China’s strong support for its BCI industry also means that NEO was put on an expedited regulatory pathway; in comparison, the approval process of the US Food and Drug Administration can take several years, Singh adds.

A big boost for BCIs

NEO’s approval is hugely important for the global BCI industry, says Wang Shouyan, a neuroscientist at Fudan University in Shanghai who was not involved in research or trialing for NEO. Even though research and development on BCIs has taken place for several decades, most of it happened in the lab. The news means that BCIs are now ready for large-scale manufacturing and clinical use in China, Wang says. 

For Dong, however, it means something much more personal. “Now, it will be able to help not only me, but also thousands and thousands of other patients suffering from spinal cord injuries in China who are tortured by despair each day,” he says of NEO. “It will bring them hope and change their lives.” 

Days after NEO was approved, China started incorporating it into the country’s health insurance system by assigning it a unique code. This is one of the first steps toward a future where eligible Chinese patients pay a certain percentage of the BCI’s price if they need it during their treatment.

The growth of China’s BCI industry is expected to accelerate thanks to the government’s policy support and financial backing. The country’s latest five-year plan, published on the same day Neuracle received its approval, lists BCI as one of six key industries important to China’s future tech competitiveness, alongside quantum technology, humanoid robots, and others. Several Chinese startups, including NeuroXess and StairMed, have already worked in the field for many years. 

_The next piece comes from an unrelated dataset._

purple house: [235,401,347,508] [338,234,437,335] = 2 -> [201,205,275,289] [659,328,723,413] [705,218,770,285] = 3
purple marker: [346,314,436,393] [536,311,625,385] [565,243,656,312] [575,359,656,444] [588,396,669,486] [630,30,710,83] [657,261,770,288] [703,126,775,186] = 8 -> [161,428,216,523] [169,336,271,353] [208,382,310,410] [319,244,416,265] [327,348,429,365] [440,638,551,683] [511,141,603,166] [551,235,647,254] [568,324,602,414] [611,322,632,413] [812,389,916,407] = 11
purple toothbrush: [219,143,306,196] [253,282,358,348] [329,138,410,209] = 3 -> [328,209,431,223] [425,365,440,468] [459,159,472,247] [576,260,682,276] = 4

“China’s decision to double down on becoming a global leader in the field owes in part to what these companies have already accomplished,” says Meicen Sun, an information scientist at the University of Illinois Urbana-Champaign who studies information and technology policy. 

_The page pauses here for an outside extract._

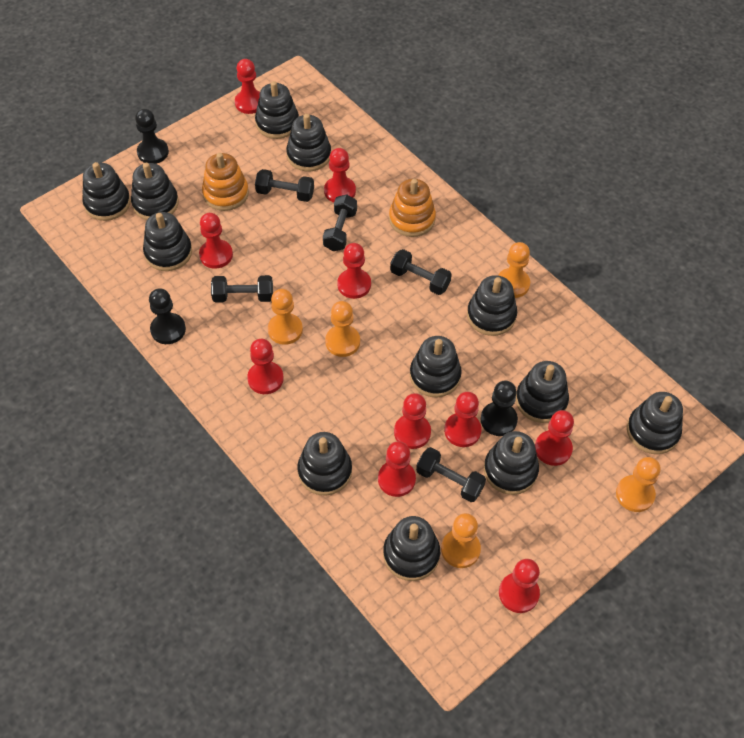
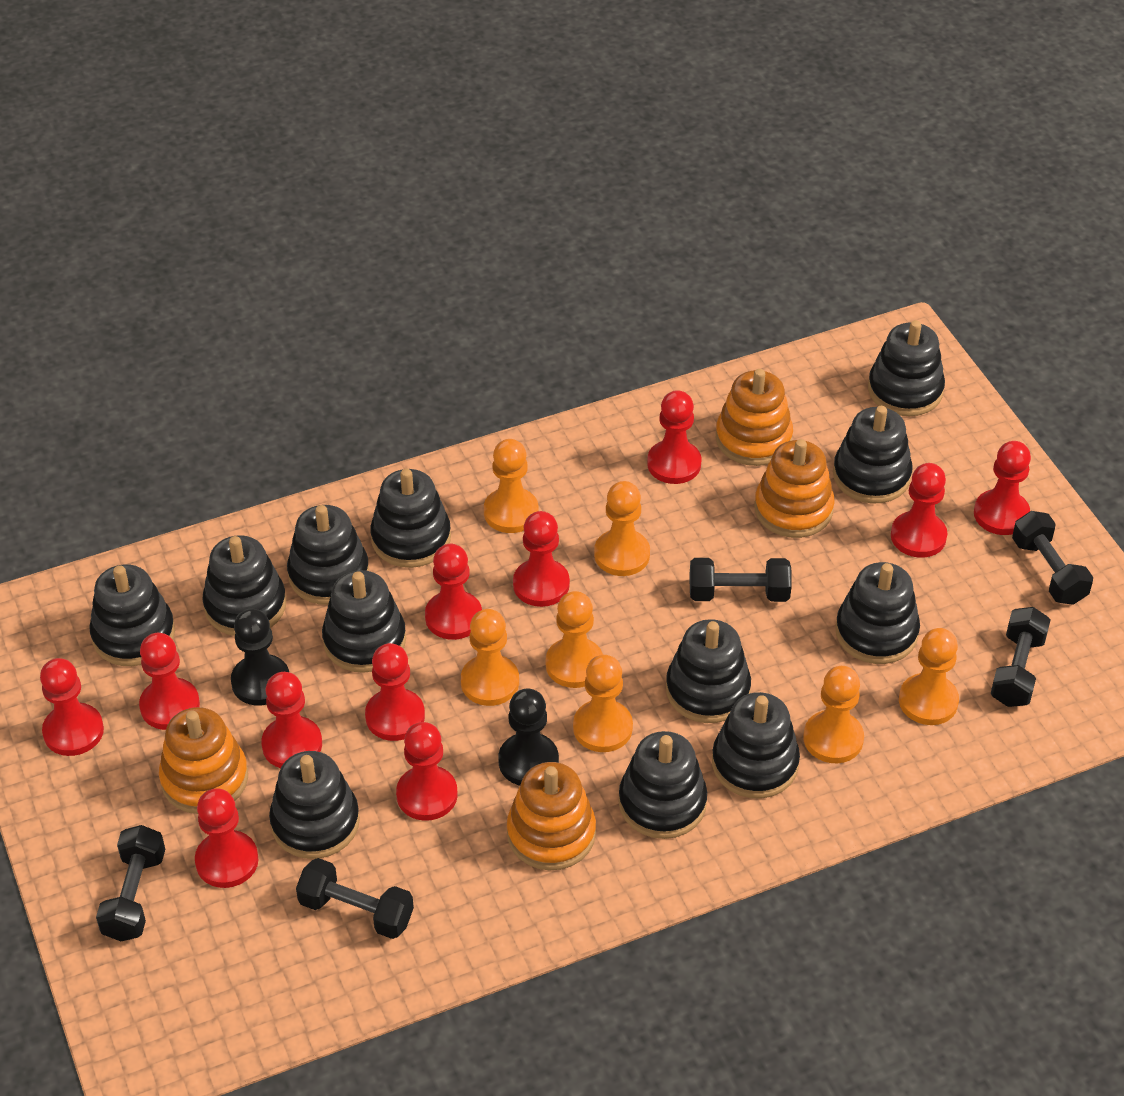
black pawn: [135,109,169,164] [149,289,186,344] [481,381,518,436] = 3 -> [231,609,289,706] [498,689,559,786] = 2
orange pawn: [268,289,303,345] [325,301,360,357] [441,513,481,568] [498,242,530,298] [616,457,661,512] = 5 -> [461,609,519,706] [484,439,539,533] [546,591,603,688] [573,655,633,752] [594,481,650,576] [803,666,864,763] [899,628,959,725] = 7
orange stacking toy: [202,153,249,211] [389,179,436,237] = 2 -> [159,707,248,814] [507,762,596,870] [716,369,793,466] [754,439,835,538] = 4
red pawn: [199,213,233,269] [235,59,260,114] [247,339,284,394] [324,148,356,203] [337,243,371,299] [378,441,416,497] [394,393,431,449] [444,392,482,447] [499,559,540,613] [535,410,574,466] = 10 -> [40,658,104,756] [139,633,200,730] [195,788,258,888] [261,672,322,768] [365,643,425,741] [396,722,458,821] [425,544,482,640] [513,511,570,607] [647,390,701,484] [891,463,947,558] [974,441,1031,535] = 11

But, Sun says, the biggest advantage China may have is that Chinese people, particularly patients like Dong, tend to welcome this technology and are genuinely enthusiastic about it. In comparison, in the US and Western Europe, testing technologies on human bodies elicits an “ick factor,” triggering concerns and even resistance, she says.

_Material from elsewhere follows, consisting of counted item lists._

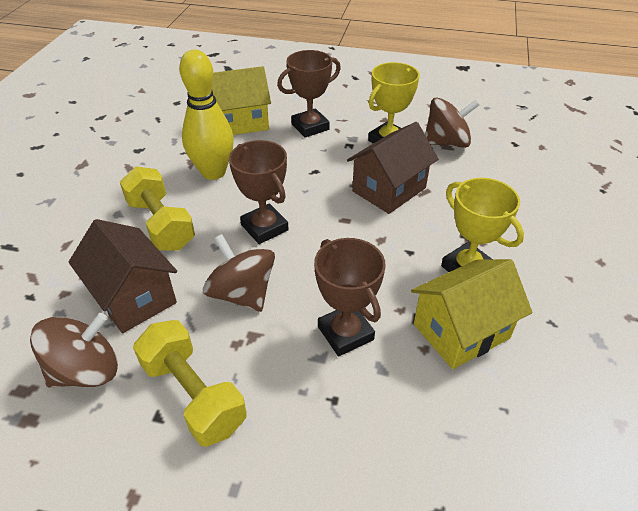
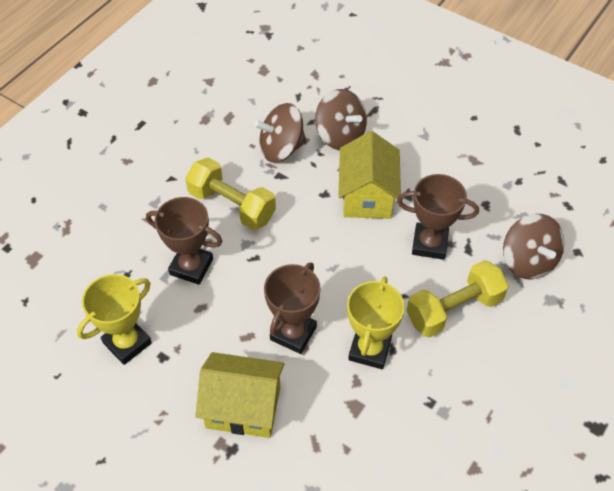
brown house: [69,219,177,333] [347,122,438,214] = 2 -> none = 0
yellow bowling pin: [179,50,234,180] = 1 -> none = 0

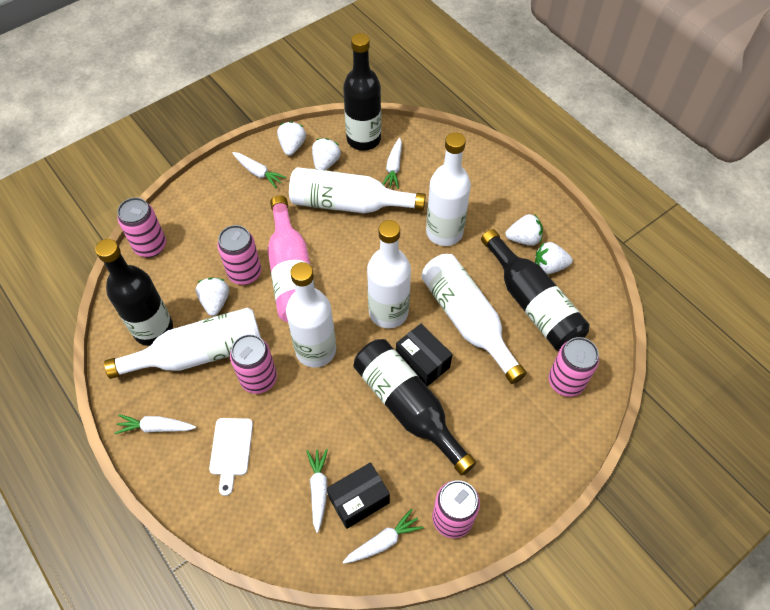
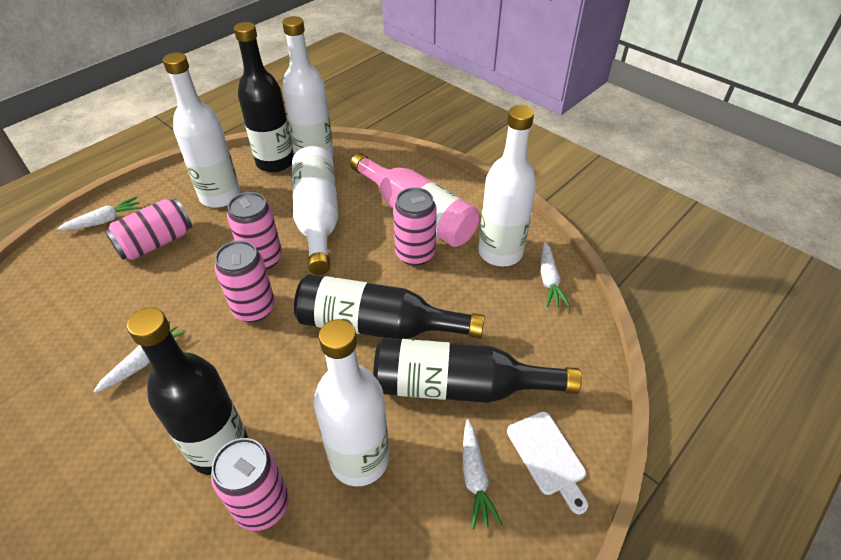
black box: [327,462,390,529] [396,324,452,387] = 2 -> none = 0
white bottle: [104,308,261,379] [286,262,336,368] [289,167,426,213] [367,220,411,328] [421,254,527,384] [426,132,471,246] = 6 -> [163,52,240,208] [282,16,334,156] [292,146,338,275] [314,319,389,486] [478,105,537,266] = 5
white carrot: [114,414,196,434] [232,152,287,188] [307,449,328,533] [343,509,423,564] [383,138,402,189] = 5 -> [57,196,142,230] [94,321,185,393] [463,419,503,529] [541,242,570,307] = 4
white strawberry: [196,278,229,316] [277,121,306,156] [312,138,341,170] [506,214,543,246] [535,242,573,274] = 5 -> none = 0

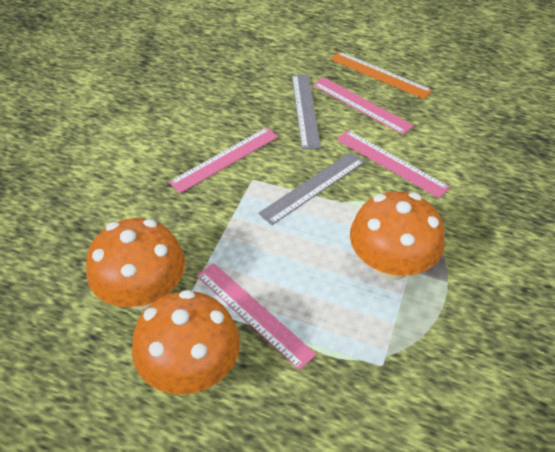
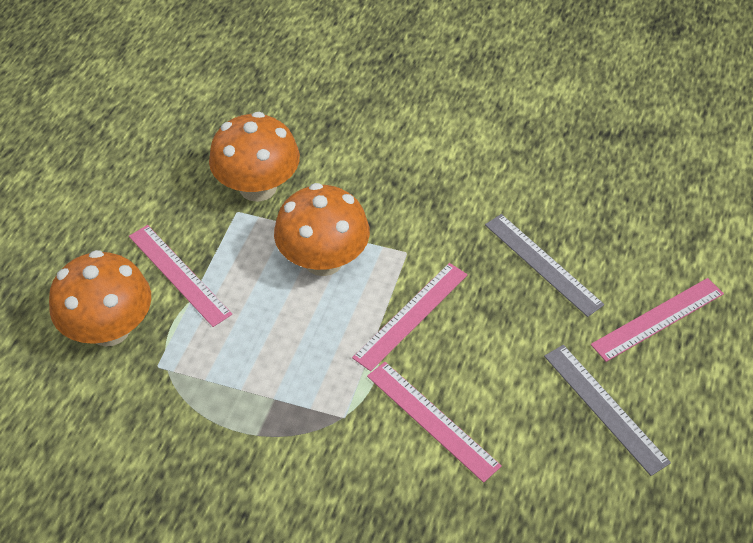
orange ruler: [330,51,433,99] = 1 -> none = 0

Cooperation in a cold climate 

NEO has become the world’s first invasive BCI to go commercial, but scientists interviewed by MIT Technology Review caution against comparing Chinese and US efforts through the lens of a race. 

A race implies an endpoint, but it is hard to say where that is for the development of BCIs, says Nick Ramsey, a neuroscientist at Radboud University Nijmegen in the Netherlands. Also, the US and China have fundamentally different visions, Sun says. The US is primarily concerned with being the first to do something and achieving state-of-the-art performance, while winning to China means capturing more consumers and using technology to deliver solutions on a societal scale. 

“Being exceptional and being accessible are two diametrically opposed definitions of winning,” Sun says. 

In fact, neurotechnology has emerged as a rare tech sector where US-China collaboration is still happening despite geopolitical tensions. The US company Axoft,  based in Cambridge, Massachusetts, says it has teamed up with a Chinese company and a hospital in Shanghai to test its BCI on four patients in China and has plans to expand its trials in the country. 

Looking forward, China’s BCI industry is expected to speed up its growth over the next five years thanks to strong government support. “There is no comparable national-level ambition or coordinated map elsewhere in the world at the moment,” says Singh.

More BCIs are also in the pipeline for domestic approval in the country, including Beinao-1, developed by the Chinese Institute for Brain Research in Beijing and its affiliated startup, NeuCyber NeuroTech. The device, which sits on the dura mater, is designed to help those who have movement and speech difficulties due to spinal cord injuries or amyotrophic lateral sclerosis. These candidates could get the green light as early as 2028, Singh says.